● **TASK STATEMENT**: Let the answer be the lines from the one with "vfov_deg: 47.9" to the end of the entries, copied exactly with both boundary lines kept.
※
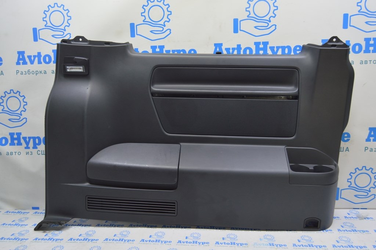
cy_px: 125
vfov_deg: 47.9
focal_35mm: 27
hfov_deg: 67.4
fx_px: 282
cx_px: 188
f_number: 5.6
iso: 400
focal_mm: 18
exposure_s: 1/20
※
● **OUTPUT BELOW**:
vfov_deg: 47.9
focal_35mm: 27
hfov_deg: 67.4
fx_px: 282
cx_px: 188
f_number: 5.6
iso: 400
focal_mm: 18
exposure_s: 1/20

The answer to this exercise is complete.